**Collected data:**
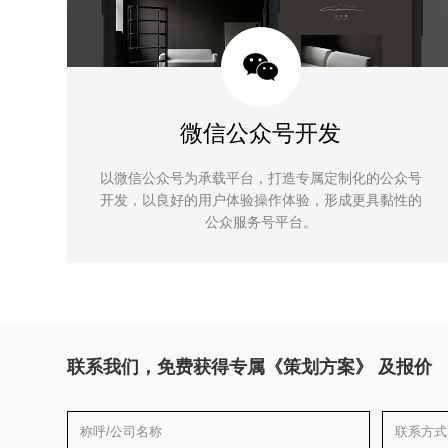
微信公众号开发
以微信公众号为承载平台，打造专属定制化的公众号
开发，以良好的用户体验操作体验，形成更具黏性的
公众服务号平台。
联系我们，免费获得专属《策划方案》 及报价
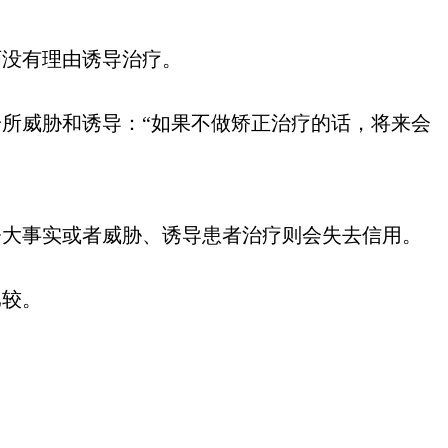
师没有理由诱导治疗。
所威胁和诱导：“如果不做矫正治疗的话，将来会
大事实或者威胁、诱导患者治疗则会失去信用。
比较。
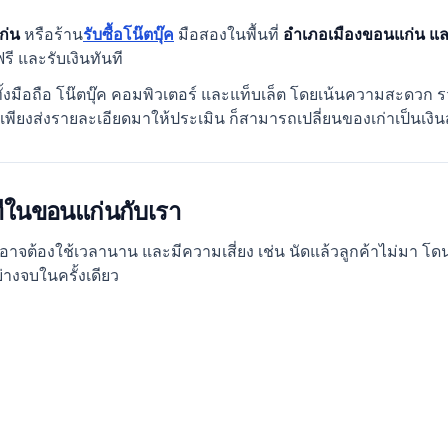
ก่น
หรือร้าน
รับซื้อโน๊ตบุ๊ค
มือสองในพื้นที่
อำเภอเมืองขอนแก่น และพ
ี และรับเงินทันที
 ทั้งมือถือ โน๊ตบุ๊ค คอมพิวเตอร์ และแท็บเล็ต โดยเน้นความสะดวก รว
พียงส่งรายละเอียดมาให้ประเมิน ก็สามารถเปลี่ยนของเก่าเป็นเงิ
ทีในขอนแก่นกับเรา
าจต้องใช้เวลานาน และมีความเสี่ยง เช่น นัดแล้วลูกค้าไม่มา โดนต่อ
่างจบในครั้งเดียว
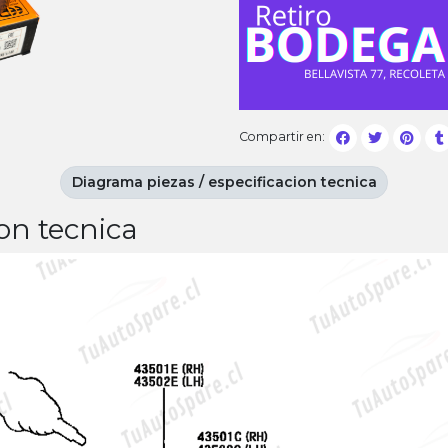
Compartir en:
Diagrama piezas / especificacion tecnica
on tecnica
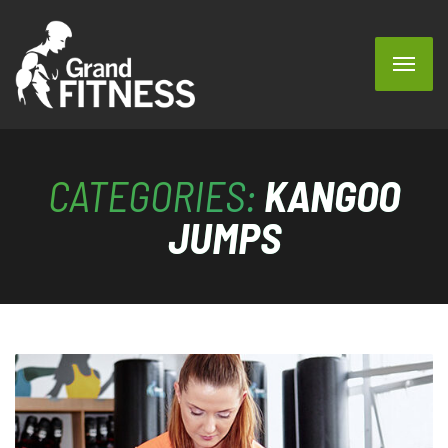
CATEGORIES:
KANGOO
JUMPS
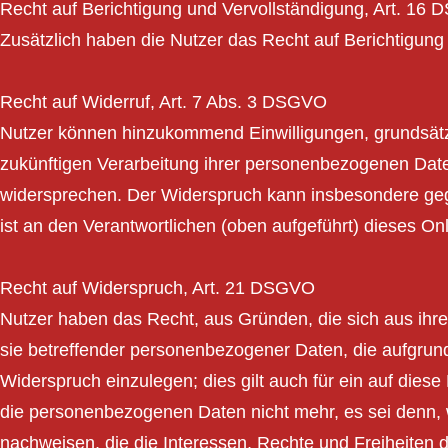
Recht auf Berichtigung und Vervollständigung, Art. 16
Zusätzlich haben die Nutzer das Recht auf Berichtigung 
Recht auf Widerruf, Art. 7 Abs. 3 DSGVO
Nutzer können hinzukommend Einwilligungen, grundsätzli
zukünftigen Verarbeitung ihrer personenbezogenen Dat
widersprechen. Der Widerspruch kann insbesondere geg
ist an den Verantwortlichen (oben aufgeführt) dieses On
Recht auf Widerspruch, Art. 21 DSGVO
Nutzer haben das Recht, aus Gründen, die sich aus ihre
sie betreffender personenbezogener Daten, die aufgrund
Widerspruch einzulegen; dies gilt auch für ein auf diese
die personenbezogenen Daten nicht mehr, es sei denn, 
nachweisen, die die Interessen, Rechte und Freiheiten 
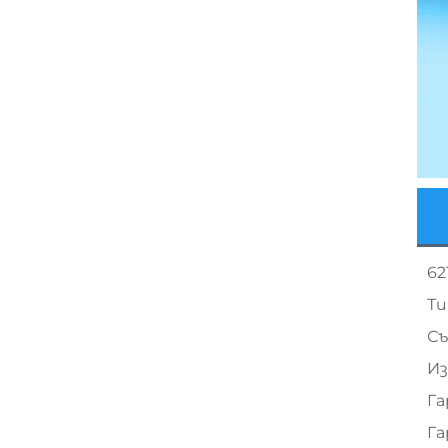
62
Ти
С
Из
Га
Га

**Instructions for the task:**
Extract from the data above each line that contains the word "haben".

**Solution for this task:**
Zusätzlich haben die Nutzer das Recht auf Berichtigung 
Nutzer haben das Recht, aus Gründen, die sich aus ihre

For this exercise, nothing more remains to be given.